■ **EXERCISE DIRECTIONS**
Your answer should be the lines below from the one with "3.335000 1.205000 ;" to the one with "5.825000 2.615000 ;", both included, given again exactly and with nothing added.

■ **MATERIAL SUPPLIED**
:::::

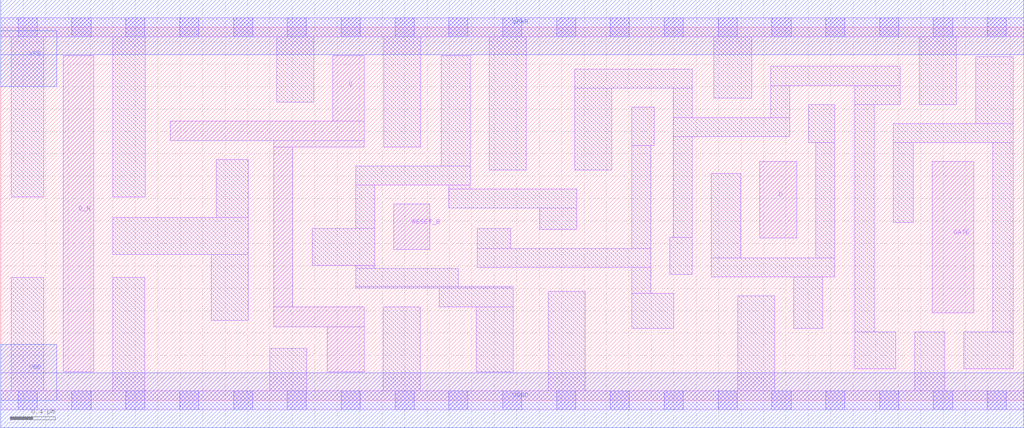
<source format=lef>
# Copyright 2020 The SkyWater PDK Authors
#
# Licensed under the Apache License, Version 2.0 (the "License");
# you may not use this file except in compliance with the License.
# You may obtain a copy of the License at
#
#     https://www.apache.org/licenses/LICENSE-2.0
#
# Unless required by applicable law or agreed to in writing, software
# distributed under the License is distributed on an "AS IS" BASIS,
# WITHOUT WARRANTIES OR CONDITIONS OF ANY KIND, either express or implied.
# See the License for the specific language governing permissions and
# limitations under the License.
#
# SPDX-License-Identifier: Apache-2.0

VERSION 5.5 ;
NAMESCASESENSITIVE ON ;
BUSBITCHARS "[]" ;
DIVIDERCHAR "/" ;
MACRO sky130_fd_sc_lp__dlrbp_2
  CLASS CORE ;
  SOURCE USER ;
  ORIGIN  0.000000  0.000000 ;
  SIZE  9.120000 BY  3.330000 ;
  SYMMETRY X Y R90 ;
  SITE unit ;
  PIN D
    ANTENNAGATEAREA  0.159000 ;
    DIRECTION INPUT ;
    USE SIGNAL ;
    PORT
      LAYER li1 ;
        RECT 6.765000 1.450000 7.095000 2.130000 ;
    END
  END D
  PIN Q
    ANTENNADIFFAREA  0.588000 ;
    DIRECTION OUTPUT ;
    USE SIGNAL ;
    PORT
      LAYER li1 ;
        RECT 1.510000 2.320000 3.240000 2.490000 ;
        RECT 2.435000 0.655000 3.240000 0.835000 ;
        RECT 2.435000 0.835000 2.605000 2.260000 ;
        RECT 2.435000 2.260000 3.240000 2.320000 ;
        RECT 2.910000 0.255000 3.240000 0.655000 ;
        RECT 2.960000 2.490000 3.240000 3.075000 ;
    END
  END Q
  PIN Q_N
    ANTENNADIFFAREA  0.594300 ;
    DIRECTION OUTPUT ;
    USE SIGNAL ;
    PORT
      LAYER li1 ;
        RECT 0.555000 0.255000 0.830000 3.075000 ;
    END
  END Q_N
  PIN RESET_B
    ANTENNAGATEAREA  0.315000 ;
    DIRECTION INPUT ;
    USE SIGNAL ;
    PORT
      LAYER li1 ;
        RECT 3.505000 1.345000 3.825000 1.750000 ;
    END
  END RESET_B
  PIN GATE
    ANTENNAGATEAREA  0.159000 ;
    DIRECTION INPUT ;
    USE CLOCK ;
    PORT
      LAYER li1 ;
        RECT 8.305000 0.780000 8.675000 2.130000 ;
    END
  END GATE
  PIN VGND
    DIRECTION INOUT ;
    USE GROUND ;
    PORT
      LAYER met1 ;
        RECT 0.000000 -0.245000 9.120000 0.245000 ;
    END
  END VGND
  PIN VNB
    DIRECTION INOUT ;
    USE GROUND ;
    PORT
    END
  END VNB
  PIN VPB
    DIRECTION INOUT ;
    USE POWER ;
    PORT
    END
  END VPB
  PIN VNB
    DIRECTION INOUT ;
    USE GROUND ;
    PORT
      LAYER met1 ;
        RECT 0.000000 0.000000 0.500000 0.500000 ;
    END
  END VNB
  PIN VPB
    DIRECTION INOUT ;
    USE POWER ;
    PORT
      LAYER met1 ;
        RECT 0.000000 2.800000 0.500000 3.300000 ;
    END
  END VPB
  PIN VPWR
    DIRECTION INOUT ;
    USE POWER ;
    PORT
      LAYER met1 ;
        RECT 0.000000 3.085000 9.120000 3.575000 ;
    END
  END VPWR
  OBS
    LAYER li1 ;
      RECT 0.000000 -0.085000 9.120000 0.085000 ;
      RECT 0.000000  3.245000 9.120000 3.415000 ;
      RECT 0.095000  0.085000 0.385000 1.095000 ;
      RECT 0.095000  1.815000 0.385000 3.245000 ;
      RECT 1.000000  0.085000 1.285000 1.095000 ;
      RECT 1.000000  1.300000 2.205000 1.630000 ;
      RECT 1.000000  1.815000 1.290000 3.245000 ;
      RECT 1.875000  0.715000 2.205000 1.300000 ;
      RECT 1.920000  1.630000 2.205000 2.150000 ;
      RECT 2.400000  0.085000 2.730000 0.465000 ;
      RECT 2.460000  2.660000 2.790000 3.245000 ;
      RECT 2.775000  1.205000 3.335000 1.535000 ;
      RECT 3.165000  1.005000 4.570000 1.015000 ;
      RECT 3.165000  1.015000 4.080000 1.175000 ;
      RECT 3.165000  1.175000 3.335000 1.205000 ;
      RECT 3.165000  1.535000 3.335000 1.920000 ;
      RECT 3.165000  1.920000 4.185000 2.090000 ;
      RECT 3.410000  0.085000 3.740000 0.835000 ;
      RECT 3.415000  2.260000 3.745000 3.245000 ;
      RECT 3.910000  0.835000 4.570000 1.005000 ;
      RECT 3.925000  2.090000 4.185000 3.075000 ;
      RECT 3.995000  1.715000 5.135000 1.885000 ;
      RECT 3.995000  1.885000 4.185000 1.920000 ;
      RECT 4.240000  0.255000 4.570000 0.835000 ;
      RECT 4.250000  1.185000 5.795000 1.355000 ;
      RECT 4.250000  1.355000 4.545000 1.535000 ;
      RECT 4.355000  2.055000 4.685000 3.245000 ;
      RECT 4.805000  1.525000 5.135000 1.715000 ;
      RECT 4.880000  0.085000 5.210000 0.970000 ;
      RECT 5.115000  2.055000 5.445000 2.785000 ;
      RECT 5.115000  2.785000 6.165000 2.955000 ;
      RECT 5.625000  0.640000 6.000000 0.955000 ;
      RECT 5.625000  0.955000 5.795000 1.185000 ;
      RECT 5.625000  1.355000 5.795000 2.275000 ;
      RECT 5.625000  2.275000 5.825000 2.615000 ;
      RECT 5.965000  1.125000 6.165000 1.455000 ;
      RECT 5.995000  1.455000 6.165000 2.355000 ;
      RECT 5.995000  2.355000 7.035000 2.525000 ;
      RECT 5.995000  2.525000 6.165000 2.785000 ;
      RECT 6.335000  1.100000 7.435000 1.270000 ;
      RECT 6.335000  1.270000 6.595000 2.025000 ;
      RECT 6.355000  2.695000 6.695000 3.245000 ;
      RECT 6.570000  0.085000 6.900000 0.930000 ;
      RECT 6.865000  2.525000 7.035000 2.810000 ;
      RECT 6.865000  2.810000 8.020000 2.980000 ;
      RECT 7.070000  0.640000 7.330000 1.100000 ;
      RECT 7.205000  2.300000 7.435000 2.640000 ;
      RECT 7.265000  1.270000 7.435000 2.300000 ;
      RECT 7.615000  0.280000 7.980000 0.610000 ;
      RECT 7.615000  0.610000 7.785000 2.640000 ;
      RECT 7.615000  2.640000 8.020000 2.810000 ;
      RECT 7.955000  1.585000 8.135000 2.300000 ;
      RECT 7.955000  2.300000 9.025000 2.470000 ;
      RECT 8.150000  0.085000 8.415000 0.610000 ;
      RECT 8.190000  2.640000 8.520000 3.245000 ;
      RECT 8.585000  0.280000 9.025000 0.610000 ;
      RECT 8.690000  2.470000 9.025000 3.065000 ;
      RECT 8.845000  0.610000 9.025000 2.300000 ;
    LAYER mcon ;
      RECT 0.155000 -0.085000 0.325000 0.085000 ;
      RECT 0.155000  3.245000 0.325000 3.415000 ;
      RECT 0.635000 -0.085000 0.805000 0.085000 ;
      RECT 0.635000  3.245000 0.805000 3.415000 ;
      RECT 1.115000 -0.085000 1.285000 0.085000 ;
      RECT 1.115000  3.245000 1.285000 3.415000 ;
      RECT 1.595000 -0.085000 1.765000 0.085000 ;
      RECT 1.595000  3.245000 1.765000 3.415000 ;
      RECT 2.075000 -0.085000 2.245000 0.085000 ;
      RECT 2.075000  3.245000 2.245000 3.415000 ;
      RECT 2.555000 -0.085000 2.725000 0.085000 ;
      RECT 2.555000  3.245000 2.725000 3.415000 ;
      RECT 3.035000 -0.085000 3.205000 0.085000 ;
      RECT 3.035000  3.245000 3.205000 3.415000 ;
      RECT 3.515000 -0.085000 3.685000 0.085000 ;
      RECT 3.515000  3.245000 3.685000 3.415000 ;
      RECT 3.995000 -0.085000 4.165000 0.085000 ;
      RECT 3.995000  3.245000 4.165000 3.415000 ;
      RECT 4.475000 -0.085000 4.645000 0.085000 ;
      RECT 4.475000  3.245000 4.645000 3.415000 ;
      RECT 4.955000 -0.085000 5.125000 0.085000 ;
      RECT 4.955000  3.245000 5.125000 3.415000 ;
      RECT 5.435000 -0.085000 5.605000 0.085000 ;
      RECT 5.435000  3.245000 5.605000 3.415000 ;
      RECT 5.915000 -0.085000 6.085000 0.085000 ;
      RECT 5.915000  3.245000 6.085000 3.415000 ;
      RECT 6.395000 -0.085000 6.565000 0.085000 ;
      RECT 6.395000  3.245000 6.565000 3.415000 ;
      RECT 6.875000 -0.085000 7.045000 0.085000 ;
      RECT 6.875000  3.245000 7.045000 3.415000 ;
      RECT 7.355000 -0.085000 7.525000 0.085000 ;
      RECT 7.355000  3.245000 7.525000 3.415000 ;
      RECT 7.835000 -0.085000 8.005000 0.085000 ;
      RECT 7.835000  3.245000 8.005000 3.415000 ;
      RECT 8.315000 -0.085000 8.485000 0.085000 ;
      RECT 8.315000  3.245000 8.485000 3.415000 ;
      RECT 8.795000 -0.085000 8.965000 0.085000 ;
      RECT 8.795000  3.245000 8.965000 3.415000 ;
  END
END sky130_fd_sc_lp__dlrbp_2
END LIBRARY

</source>
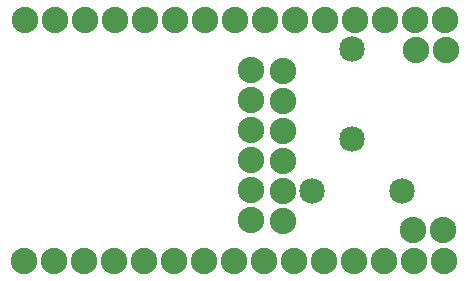
<source format=gbs>
G04 MADE WITH FRITZING*
G04 WWW.FRITZING.ORG*
G04 DOUBLE SIDED*
G04 HOLES PLATED*
G04 CONTOUR ON CENTER OF CONTOUR VECTOR*
%ASAXBY*%
%FSLAX23Y23*%
%MOIN*%
%OFA0B0*%
%SFA1.0B1.0*%
%ADD10C,0.085000*%
%ADD11C,0.088000*%
%LNMASK0*%
G90*
G70*
G54D10*
X1154Y775D03*
X1154Y475D03*
X1154Y775D03*
X1154Y475D03*
X1019Y304D03*
X1319Y304D03*
X1019Y304D03*
X1319Y304D03*
G54D11*
X1358Y174D03*
X1458Y174D03*
X1358Y174D03*
X1458Y174D03*
X1365Y774D03*
X1465Y774D03*
X1365Y774D03*
X1465Y774D03*
X815Y705D03*
X815Y605D03*
X815Y505D03*
X815Y405D03*
X815Y305D03*
X815Y205D03*
X815Y705D03*
X815Y605D03*
X815Y505D03*
X815Y405D03*
X815Y305D03*
X815Y205D03*
X924Y704D03*
X924Y604D03*
X924Y504D03*
X924Y404D03*
X924Y304D03*
X924Y204D03*
X924Y704D03*
X924Y604D03*
X924Y504D03*
X924Y404D03*
X924Y304D03*
X924Y204D03*
X61Y69D03*
X161Y69D03*
X261Y69D03*
X361Y69D03*
X461Y69D03*
X561Y69D03*
X661Y69D03*
X761Y69D03*
X861Y69D03*
X961Y69D03*
X1061Y69D03*
X1161Y69D03*
X1261Y69D03*
X1361Y69D03*
X1461Y69D03*
X64Y874D03*
X164Y874D03*
X264Y874D03*
X364Y874D03*
X464Y874D03*
X564Y874D03*
X664Y874D03*
X764Y874D03*
X864Y874D03*
X964Y874D03*
X1064Y874D03*
X1164Y874D03*
X1264Y874D03*
X1364Y874D03*
X1464Y874D03*
G04 End of Mask0*
M02*
</source>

:::::

■ **OUTPUT FOR THIS TASK**
      RECT 3.165000  1.175000 3.335000 1.205000 ;
      RECT 3.165000  1.535000 3.335000 1.920000 ;
      RECT 3.165000  1.920000 4.185000 2.090000 ;
      RECT 3.410000  0.085000 3.740000 0.835000 ;
      RECT 3.415000  2.260000 3.745000 3.245000 ;
      RECT 3.910000  0.835000 4.570000 1.005000 ;
      RECT 3.925000  2.090000 4.185000 3.075000 ;
      RECT 3.995000  1.715000 5.135000 1.885000 ;
      RECT 3.995000  1.885000 4.185000 1.920000 ;
      RECT 4.240000  0.255000 4.570000 0.835000 ;
      RECT 4.250000  1.185000 5.795000 1.355000 ;
      RECT 4.250000  1.355000 4.545000 1.535000 ;
      RECT 4.355000  2.055000 4.685000 3.245000 ;
      RECT 4.805000  1.525000 5.135000 1.715000 ;
      RECT 4.880000  0.085000 5.210000 0.970000 ;
      RECT 5.115000  2.055000 5.445000 2.785000 ;
      RECT 5.115000  2.785000 6.165000 2.955000 ;
      RECT 5.625000  0.640000 6.000000 0.955000 ;
      RECT 5.625000  0.955000 5.795000 1.185000 ;
      RECT 5.625000  1.355000 5.795000 2.275000 ;
      RECT 5.625000  2.275000 5.825000 2.615000 ;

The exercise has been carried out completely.